"Имея хорошо развитую привычку вести дневник, она способна в мельчайших подробностях описывать свои впечатления о каждом из мест пребывания, сопровождая их яркими портретами мужчин и женщин, с которыми её свела судьба, и вплетая во все эти зарисовки воспоминания о своей прежней жизни в России, большинство из которых определённо играют в пользу отчего дома, где любовь и изящество манер были общепринятыми нормами существования. Именно этот привкус контраста является отличительной особенностью книги, поскольку без него испытания графини Ирины были бы сродни тем, через которые прошли сотни женщин, столкнувшихся с таким же унижением, сражавшихся в тех же битвах и одержавших те же победы. Она вполне могла бы – хотя и не делает этого – процитировать строки Данте о 'терновом венце скорби', суть которых проглядывает сквозь всё повествование.

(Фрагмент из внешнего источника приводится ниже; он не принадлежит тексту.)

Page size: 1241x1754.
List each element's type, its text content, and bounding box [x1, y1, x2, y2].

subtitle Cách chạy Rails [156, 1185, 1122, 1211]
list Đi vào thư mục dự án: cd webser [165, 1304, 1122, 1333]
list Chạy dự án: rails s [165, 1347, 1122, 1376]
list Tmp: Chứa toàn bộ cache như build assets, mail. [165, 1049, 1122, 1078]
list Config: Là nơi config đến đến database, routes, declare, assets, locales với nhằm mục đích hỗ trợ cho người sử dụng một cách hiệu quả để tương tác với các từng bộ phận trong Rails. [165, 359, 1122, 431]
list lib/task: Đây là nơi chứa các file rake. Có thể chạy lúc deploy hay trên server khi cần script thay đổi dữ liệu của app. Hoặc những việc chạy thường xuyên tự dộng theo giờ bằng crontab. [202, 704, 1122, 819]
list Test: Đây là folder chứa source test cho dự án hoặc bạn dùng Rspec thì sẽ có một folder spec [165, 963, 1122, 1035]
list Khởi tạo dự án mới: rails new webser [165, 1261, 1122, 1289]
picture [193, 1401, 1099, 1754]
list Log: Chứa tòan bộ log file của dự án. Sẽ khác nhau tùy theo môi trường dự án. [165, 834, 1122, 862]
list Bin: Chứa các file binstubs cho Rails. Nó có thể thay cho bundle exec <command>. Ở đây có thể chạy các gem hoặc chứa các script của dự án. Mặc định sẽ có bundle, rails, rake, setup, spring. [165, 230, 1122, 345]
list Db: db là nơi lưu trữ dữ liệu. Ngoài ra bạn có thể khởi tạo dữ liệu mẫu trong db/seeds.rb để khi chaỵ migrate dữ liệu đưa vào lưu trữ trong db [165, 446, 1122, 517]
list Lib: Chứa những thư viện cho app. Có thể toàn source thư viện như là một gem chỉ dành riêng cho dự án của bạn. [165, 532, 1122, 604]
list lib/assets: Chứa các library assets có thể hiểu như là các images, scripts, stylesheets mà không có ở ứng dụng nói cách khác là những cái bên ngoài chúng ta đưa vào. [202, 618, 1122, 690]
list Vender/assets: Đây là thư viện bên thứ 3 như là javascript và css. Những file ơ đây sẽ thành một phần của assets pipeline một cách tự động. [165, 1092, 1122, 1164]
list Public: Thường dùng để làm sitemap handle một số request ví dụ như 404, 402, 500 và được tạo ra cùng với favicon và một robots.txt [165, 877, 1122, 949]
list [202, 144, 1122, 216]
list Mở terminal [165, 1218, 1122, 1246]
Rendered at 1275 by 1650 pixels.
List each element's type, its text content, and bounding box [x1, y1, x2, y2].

Две вещи подпитывали её храбрость: во-первых, неиссякаемое чувство юмора, позволявшее ей – порой цинично, однако всегда отважно – разглядеть комичную сторону в событиях, которые иначе могли бы стать для неё катастрофическими; а во-вторых, врожденный национальный мистицизм и вера в то, что 'чудеса случаются даже в наши дни'. С лёгким оттенком злорадства – абсолютно простительным в указанных обстоятельствах – она даёт список мужчин, пытавшихся 'с исключительно бесчестными намерениями' заманить её в сомнительные любовные связи … Показав себя более чем достойным противником, в полной мере наделённым благоразумием, основанным на глубоком понимании порочности этого мира, она вышла победительницей из всех этих перипетий …
Читатели, которые сочли стоящей предыдущую книгу автора, обнаружат те же достоинства и в новом романе, полном искренних откровений, взвешенных суждений и подлинной признательности за всю доброту, проявленную к автору её новыми соотечественниками". (Луисвилл Курьер Джорнал, 24/04/1932)
"Это действительно большая честь вновь встретиться с героиней произведения 'Мир может закончиться'. Я сказала 'героиней', поскольку таковой она, без сомнения, и является, хотя мадам Скарятина далека от того, чтобы претендовать на ореол мученичества, которого добиваются некоторые другие авторы, писавшие о лишении себя атрибутов ранга и привилегий по рождению.